# 13th c Castle



## fjn (Aug 17, 2011)

stuart45 said:


> Here's another man's castle that won't be his home much longer.
> http://www.dailymail.co.uk/news/art...cretly-haystacks-loses-year-planning-row.html





Wow! That is is pretty intense,could they have just issued him a fine ?


He goofed up big time but that is an extremely huge penalty to pay !


----------



## stuart45 (Oct 7, 2009)

fjn said:


> Wow! That is is pretty intense,could they have just issued him a fine ?
> 
> 
> He goofed up big time but that is an extremely huge penalty to pay !

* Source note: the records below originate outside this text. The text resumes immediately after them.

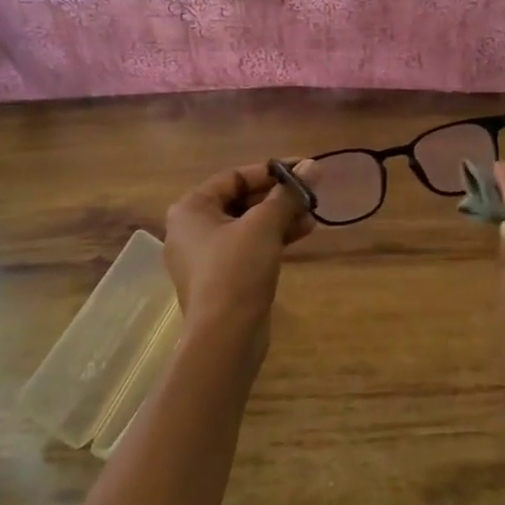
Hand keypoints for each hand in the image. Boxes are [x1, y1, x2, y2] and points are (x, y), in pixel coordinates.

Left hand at [163, 161, 315, 342]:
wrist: (224, 338)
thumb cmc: (236, 269)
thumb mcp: (264, 225)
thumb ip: (288, 194)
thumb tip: (313, 166)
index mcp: (191, 208)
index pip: (235, 176)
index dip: (271, 171)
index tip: (304, 169)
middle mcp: (191, 229)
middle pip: (241, 200)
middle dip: (278, 197)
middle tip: (310, 195)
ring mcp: (204, 256)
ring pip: (247, 225)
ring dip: (279, 218)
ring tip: (312, 217)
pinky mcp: (220, 279)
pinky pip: (247, 247)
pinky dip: (271, 239)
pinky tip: (301, 235)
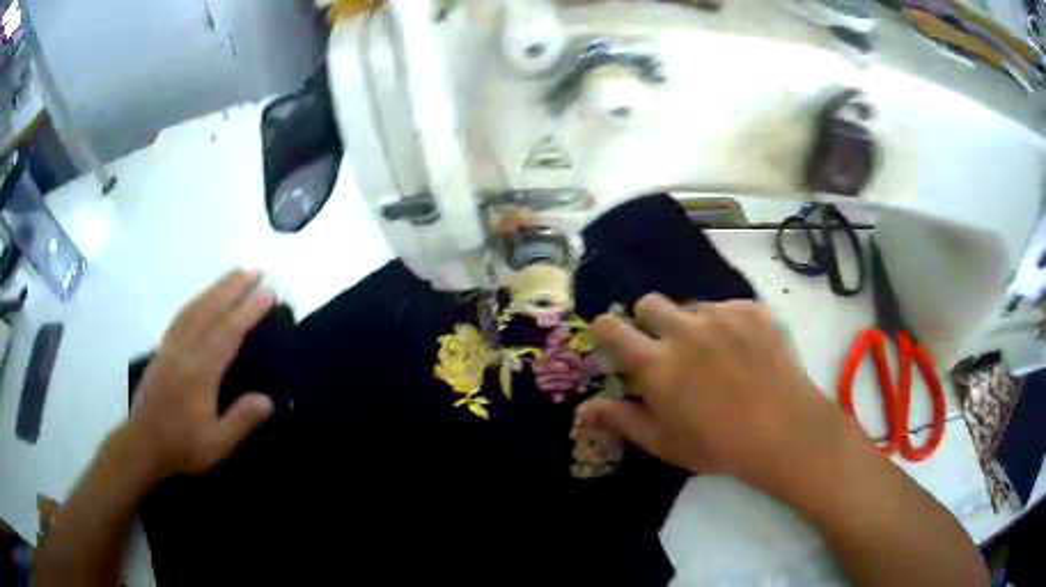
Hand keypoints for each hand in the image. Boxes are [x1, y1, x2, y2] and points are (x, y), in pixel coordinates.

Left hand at [123, 269, 276, 483]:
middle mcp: (184, 351)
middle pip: (211, 310)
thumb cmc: (181, 446)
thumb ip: (241, 421)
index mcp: (200, 373)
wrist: (142, 444)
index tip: (269, 292)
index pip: (228, 332)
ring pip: (195, 308)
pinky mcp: (161, 349)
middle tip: (256, 270)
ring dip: (216, 288)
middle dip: (234, 288)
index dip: (249, 310)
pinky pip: (182, 315)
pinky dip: (197, 300)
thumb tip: (269, 400)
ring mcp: (170, 346)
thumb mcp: (216, 444)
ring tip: (235, 274)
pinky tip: (204, 298)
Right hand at [578, 294, 844, 495]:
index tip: (615, 340)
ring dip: (694, 326)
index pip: (612, 328)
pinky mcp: (752, 310)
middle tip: (668, 347)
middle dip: (649, 320)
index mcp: (655, 363)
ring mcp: (721, 315)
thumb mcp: (662, 442)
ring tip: (717, 356)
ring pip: (693, 306)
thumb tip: (583, 409)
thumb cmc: (717, 445)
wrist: (784, 431)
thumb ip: (620, 420)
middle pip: (649, 302)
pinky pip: (730, 307)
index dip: (607, 330)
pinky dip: (730, 325)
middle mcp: (683, 330)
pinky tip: (746, 352)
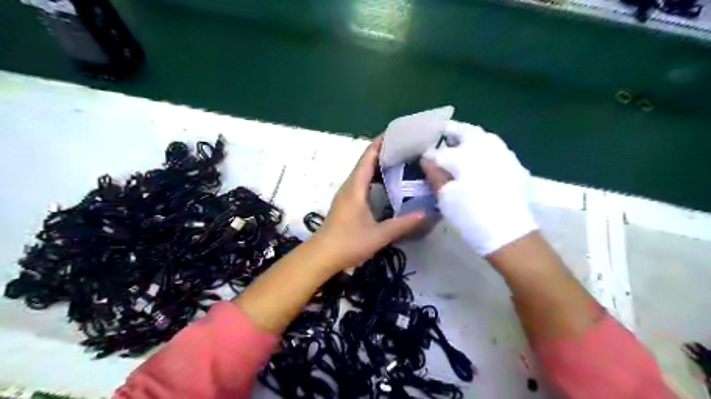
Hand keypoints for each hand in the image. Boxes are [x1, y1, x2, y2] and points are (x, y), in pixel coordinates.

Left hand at [314, 138, 424, 271]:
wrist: (321, 256)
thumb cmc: (348, 243)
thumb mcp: (379, 235)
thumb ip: (402, 224)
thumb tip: (425, 213)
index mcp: (355, 188)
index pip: (368, 157)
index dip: (380, 143)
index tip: (397, 133)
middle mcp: (349, 186)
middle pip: (365, 162)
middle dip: (383, 151)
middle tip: (405, 148)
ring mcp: (346, 195)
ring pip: (362, 172)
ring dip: (377, 164)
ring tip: (399, 161)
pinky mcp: (345, 203)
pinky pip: (361, 182)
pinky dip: (373, 177)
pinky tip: (385, 184)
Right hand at [421, 123, 532, 256]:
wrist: (508, 234)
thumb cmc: (470, 216)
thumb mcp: (446, 198)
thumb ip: (435, 175)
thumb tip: (426, 160)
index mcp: (465, 156)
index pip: (441, 150)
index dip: (430, 154)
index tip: (424, 158)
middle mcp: (486, 148)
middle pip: (467, 132)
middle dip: (453, 132)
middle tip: (443, 137)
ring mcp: (504, 155)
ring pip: (486, 138)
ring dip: (472, 139)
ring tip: (462, 147)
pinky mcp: (515, 166)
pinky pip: (498, 150)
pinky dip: (487, 151)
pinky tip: (482, 162)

I think the problem was that he went out to deceive the planners by hiding the structure. If it was a small extension put on the back of a house as a Granny flat you can usually get retrospective planning permission.
A lot of farmers round here have built houses on their land without P/P for their children and got away with it.
Nowadays with google earth it's not so easy.


----------



## stuart45 (Oct 7, 2009)

Here's another old castle that has rebuilt using modern methods.
http://www.bbc.co.uk/news/entertainment-arts-24287009


----------



## Seven-Delta-FortyOne (Mar 5, 2011)

This one's about 3 hours from me. I toured it one day. Pretty neat, but not full traditional. It has concrete, and miles of rebar, on the inside, for seismic reasons.


----------



## dom-mas (Nov 26, 2011)

stuart45 said:


> Here's another old castle that has rebuilt using modern methods.
> http://www.bbc.co.uk/news/entertainment-arts-24287009


I really like this. While I love old buildings, i almost find it sad when a building is just kept because it's old and has no other purpose. We are in a time where it is common but old buildings were always reused for new purposes in the past. Rebuilt with whatever material was at hand (often the old material but not always) and with whatever technologies were available. It's really nice to see that they didn't try to "restore" the building, being able to see the new complementing the old is really great. A really incredible project in my opinion, one of the nicest I've seen


----------



## fjn (Aug 17, 2011)

dom-mas said:


> I really like this. While I love old buildings, i almost find it sad when a building is just kept because it's old and has no other purpose. We are in a time where it is common but old buildings were always reused for new purposes in the past. Rebuilt with whatever material was at hand (often the old material but not always) and with whatever technologies were available. It's really nice to see that they didn't try to "restore" the building, being able to see the new complementing the old is really great. A really incredible project in my opinion, one of the nicest I've seen




Your statement about reuse and material usage of existing buildings is very true. Just to throw out a bit of trivia; the center pyramid on the Giza plateau,Khafre or if you prefer Chephern is the only one with it's smooth casing stones at the apex still in tact. They were pilfered for other buildings by the time the Greek historian Herodotus ventured onto the scene. It is a shame,think of how magnificent they would look today if they still had those smooth lime stones intact.


----------